__Text excerpt__
--- --- ---

So I had a long talk with J in bed a couple of nights ago, after our son had gone to sleep on my super bad social anxiety day. Having a long talk with J always makes me feel better. He doesn’t ‘fix’ things. But just having someone listen and accept all my feelings is extremely helpful. And it’s especially good when he ‘gets it.’ And he did the other night. I’m still not feeling my best. But I’m moving in that direction. And even though I’m still sort of in a place where I feel like nobody cares about anything I think or feel or say, I’m going to write about it here. Because even putting something out into the void helps me work things out in my own head and heart and soul.
J and I know each other consummately well now in our 17th year together. We’ve not gone a day without speaking to each other since December 4, 2003. We’ve lived together and spent significant time together every day J wasn’t traveling alone on a motorcycle trip or for his work. He’s seen how my family operates. I’ve seen how his does. We talk about our pasts and our philosophies and our passions. And we just observe and retain each other’s ways. J knows there’s always a trigger for a bad social anxiety day, even when to me, at least at first, it always seems like it came out of nowhere. Because I have a hard time recognizing and claiming my own feelings and needs. But J recognizes them. And he helps me figure it out. I’ve written about this before.
And my trigger, it seems, is nearly ALWAYS my mother. (SIGH)

--- --- ---

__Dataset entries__
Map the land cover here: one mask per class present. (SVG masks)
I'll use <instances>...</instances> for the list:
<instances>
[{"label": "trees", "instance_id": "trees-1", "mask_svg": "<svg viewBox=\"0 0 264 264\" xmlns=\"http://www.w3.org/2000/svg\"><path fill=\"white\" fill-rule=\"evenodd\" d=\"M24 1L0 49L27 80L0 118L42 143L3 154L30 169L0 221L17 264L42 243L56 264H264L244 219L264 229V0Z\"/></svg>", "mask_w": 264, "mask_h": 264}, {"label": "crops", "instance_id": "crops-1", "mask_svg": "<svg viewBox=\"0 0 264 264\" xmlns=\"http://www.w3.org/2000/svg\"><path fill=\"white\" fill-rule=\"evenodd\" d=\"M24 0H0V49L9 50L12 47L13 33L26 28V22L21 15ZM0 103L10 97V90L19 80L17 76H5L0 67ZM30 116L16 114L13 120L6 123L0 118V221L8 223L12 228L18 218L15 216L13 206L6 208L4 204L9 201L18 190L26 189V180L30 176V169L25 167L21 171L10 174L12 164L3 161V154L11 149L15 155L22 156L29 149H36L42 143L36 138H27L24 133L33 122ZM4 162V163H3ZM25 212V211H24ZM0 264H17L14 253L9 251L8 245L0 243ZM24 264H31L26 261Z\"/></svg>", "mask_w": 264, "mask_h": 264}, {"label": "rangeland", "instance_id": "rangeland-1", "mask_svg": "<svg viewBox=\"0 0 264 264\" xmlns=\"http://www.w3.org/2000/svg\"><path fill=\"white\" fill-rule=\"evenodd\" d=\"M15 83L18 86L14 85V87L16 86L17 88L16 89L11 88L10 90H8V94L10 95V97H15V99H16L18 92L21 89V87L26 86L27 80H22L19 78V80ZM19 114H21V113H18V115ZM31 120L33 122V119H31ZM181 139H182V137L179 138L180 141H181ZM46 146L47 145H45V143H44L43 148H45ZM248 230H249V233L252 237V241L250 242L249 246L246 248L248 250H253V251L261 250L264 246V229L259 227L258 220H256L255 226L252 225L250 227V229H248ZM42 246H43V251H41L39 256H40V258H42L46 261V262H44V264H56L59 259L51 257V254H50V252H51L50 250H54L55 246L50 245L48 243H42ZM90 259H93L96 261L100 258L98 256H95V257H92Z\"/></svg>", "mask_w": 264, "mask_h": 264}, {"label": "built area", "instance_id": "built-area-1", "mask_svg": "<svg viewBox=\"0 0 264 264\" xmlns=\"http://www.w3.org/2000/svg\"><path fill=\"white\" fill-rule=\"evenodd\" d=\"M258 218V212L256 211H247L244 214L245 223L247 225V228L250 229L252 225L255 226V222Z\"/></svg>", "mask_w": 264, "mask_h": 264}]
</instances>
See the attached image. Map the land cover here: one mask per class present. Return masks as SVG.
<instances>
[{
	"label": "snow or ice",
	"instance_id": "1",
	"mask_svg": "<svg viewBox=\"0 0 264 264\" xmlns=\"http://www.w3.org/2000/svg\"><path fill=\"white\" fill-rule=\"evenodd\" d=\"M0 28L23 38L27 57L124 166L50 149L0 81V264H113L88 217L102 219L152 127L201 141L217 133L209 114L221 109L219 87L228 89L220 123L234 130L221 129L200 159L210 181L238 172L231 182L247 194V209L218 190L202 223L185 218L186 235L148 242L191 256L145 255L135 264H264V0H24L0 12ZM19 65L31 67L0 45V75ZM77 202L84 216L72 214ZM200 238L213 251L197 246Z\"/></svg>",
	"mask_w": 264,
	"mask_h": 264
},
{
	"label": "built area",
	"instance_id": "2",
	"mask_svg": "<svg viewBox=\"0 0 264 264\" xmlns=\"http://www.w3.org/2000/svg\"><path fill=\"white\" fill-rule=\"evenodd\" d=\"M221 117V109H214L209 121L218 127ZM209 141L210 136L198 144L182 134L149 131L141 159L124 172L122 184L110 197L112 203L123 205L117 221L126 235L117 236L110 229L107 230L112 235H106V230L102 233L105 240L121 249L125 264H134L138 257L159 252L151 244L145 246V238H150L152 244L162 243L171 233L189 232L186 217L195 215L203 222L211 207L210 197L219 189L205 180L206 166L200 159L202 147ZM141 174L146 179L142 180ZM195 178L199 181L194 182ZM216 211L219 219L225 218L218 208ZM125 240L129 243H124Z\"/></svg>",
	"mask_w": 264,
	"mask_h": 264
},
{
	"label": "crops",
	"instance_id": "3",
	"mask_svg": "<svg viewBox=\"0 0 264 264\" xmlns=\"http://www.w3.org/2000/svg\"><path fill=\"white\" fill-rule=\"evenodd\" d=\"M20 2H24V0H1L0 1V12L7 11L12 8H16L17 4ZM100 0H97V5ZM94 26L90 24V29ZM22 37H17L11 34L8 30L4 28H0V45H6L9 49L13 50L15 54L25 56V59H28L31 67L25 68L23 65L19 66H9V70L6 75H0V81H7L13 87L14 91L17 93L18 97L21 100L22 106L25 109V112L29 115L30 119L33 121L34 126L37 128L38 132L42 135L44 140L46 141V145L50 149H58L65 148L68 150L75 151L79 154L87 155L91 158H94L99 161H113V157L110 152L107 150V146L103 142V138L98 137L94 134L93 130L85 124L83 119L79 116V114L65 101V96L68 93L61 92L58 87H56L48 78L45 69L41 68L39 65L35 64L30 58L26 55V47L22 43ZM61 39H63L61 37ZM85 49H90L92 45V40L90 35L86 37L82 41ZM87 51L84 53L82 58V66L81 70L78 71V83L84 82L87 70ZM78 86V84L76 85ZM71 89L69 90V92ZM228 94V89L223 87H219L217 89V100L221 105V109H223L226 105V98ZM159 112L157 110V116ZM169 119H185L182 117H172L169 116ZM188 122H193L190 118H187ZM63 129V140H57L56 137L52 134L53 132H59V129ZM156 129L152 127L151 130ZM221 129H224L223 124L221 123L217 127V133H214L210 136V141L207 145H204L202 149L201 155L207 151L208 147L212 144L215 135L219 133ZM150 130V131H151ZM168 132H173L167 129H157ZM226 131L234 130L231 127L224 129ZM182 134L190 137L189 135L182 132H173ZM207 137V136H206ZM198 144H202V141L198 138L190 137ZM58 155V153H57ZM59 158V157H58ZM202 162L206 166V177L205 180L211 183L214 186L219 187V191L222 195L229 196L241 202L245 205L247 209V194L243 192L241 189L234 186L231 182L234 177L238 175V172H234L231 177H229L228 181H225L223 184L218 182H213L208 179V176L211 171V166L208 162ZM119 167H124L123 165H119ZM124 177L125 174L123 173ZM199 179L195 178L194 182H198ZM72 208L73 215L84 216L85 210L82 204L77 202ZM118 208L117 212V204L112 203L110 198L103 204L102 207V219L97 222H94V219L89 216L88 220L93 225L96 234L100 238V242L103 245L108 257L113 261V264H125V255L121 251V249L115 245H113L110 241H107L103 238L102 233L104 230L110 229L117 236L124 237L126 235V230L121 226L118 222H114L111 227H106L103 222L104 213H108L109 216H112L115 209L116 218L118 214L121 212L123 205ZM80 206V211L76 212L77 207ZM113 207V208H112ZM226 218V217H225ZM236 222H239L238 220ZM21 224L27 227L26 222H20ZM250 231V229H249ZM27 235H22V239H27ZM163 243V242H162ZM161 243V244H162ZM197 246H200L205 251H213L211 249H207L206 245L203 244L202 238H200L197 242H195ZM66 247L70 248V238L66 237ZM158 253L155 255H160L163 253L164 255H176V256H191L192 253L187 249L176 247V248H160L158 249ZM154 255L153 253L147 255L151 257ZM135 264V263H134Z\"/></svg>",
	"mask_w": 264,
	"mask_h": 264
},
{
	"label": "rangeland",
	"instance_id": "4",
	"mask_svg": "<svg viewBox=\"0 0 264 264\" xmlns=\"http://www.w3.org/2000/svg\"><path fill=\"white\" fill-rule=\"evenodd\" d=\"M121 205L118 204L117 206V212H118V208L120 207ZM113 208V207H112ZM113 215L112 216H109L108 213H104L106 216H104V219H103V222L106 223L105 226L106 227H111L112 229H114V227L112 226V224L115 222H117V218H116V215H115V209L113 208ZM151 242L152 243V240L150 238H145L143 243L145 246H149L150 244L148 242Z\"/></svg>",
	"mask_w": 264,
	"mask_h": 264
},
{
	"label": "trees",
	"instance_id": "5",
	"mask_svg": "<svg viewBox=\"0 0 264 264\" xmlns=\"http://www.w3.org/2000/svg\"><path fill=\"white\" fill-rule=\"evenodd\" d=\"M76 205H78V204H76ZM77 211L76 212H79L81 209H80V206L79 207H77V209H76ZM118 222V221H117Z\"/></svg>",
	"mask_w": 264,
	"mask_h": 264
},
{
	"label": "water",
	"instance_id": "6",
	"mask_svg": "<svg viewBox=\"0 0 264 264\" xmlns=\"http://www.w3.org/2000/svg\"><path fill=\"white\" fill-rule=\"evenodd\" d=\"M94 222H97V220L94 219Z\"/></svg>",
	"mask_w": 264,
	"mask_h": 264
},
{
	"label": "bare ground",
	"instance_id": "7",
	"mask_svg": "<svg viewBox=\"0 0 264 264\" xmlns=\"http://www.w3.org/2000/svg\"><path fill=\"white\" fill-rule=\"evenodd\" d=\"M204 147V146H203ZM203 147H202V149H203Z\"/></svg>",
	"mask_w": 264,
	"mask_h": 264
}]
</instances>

--- --- ---

__Objective__
Pick up the social anxiety post right after its final sentence and keep writing it.

__Response to the task__
And because my memory doesn’t gloss over things or coat things in nostalgic sugar, and it certainly doesn’t let go of things, my mom’s reactions to me and what I think are my natural instincts to reach out socially to her that are still crisp in recall taint my perceptions of how other people value me too. It happens a lot. I know it’s not good. I wish I could stop feeling those triggers and not projecting the hurt my mom’s caused me onto other people. I wish I could turn off my memory sometimes. Instead I have to write about this shit to straighten things out. So that’s what I’m doing.
In late February, my cousin had a baby. She is 10 years younger than me. I am happy for her. She wanted to be a mom for a long time; before she had a boyfriend even. I remember those feelings from when I was in my 20s too. Now she’s just turned 31 and has a new baby girl, who is adorable and cuddly (although because of quarantine, I haven’t gotten to hold her yet), like all babies are, I think. She sends my mom pictures of the baby all the time, which I think is a nice thing for her to do. And my mom forwards some of them to me with a bunch of excited and happy, lovey emojis attached to the text. Which, on the surface, is also nice. Of course my cousin should be happy and lovey and excited about having a new adorable baby, and want to share that with people, and of course, my mom should share her warm, happy feelings. The thing is though? Twelve years ago, when my son, my mom’s only grandchild, was born? My mom told me I was annoying her and sending her too many baby pictures. Of her only grandchild. And that was 12 years ago, before smart phones were so ubiquitous, and you kind of still had to develop film to give a person a photo of something, so I was sending her WAY fewer baby pictures (*of her only grandchild*…not a great-niece…) than my cousin is currently sending her.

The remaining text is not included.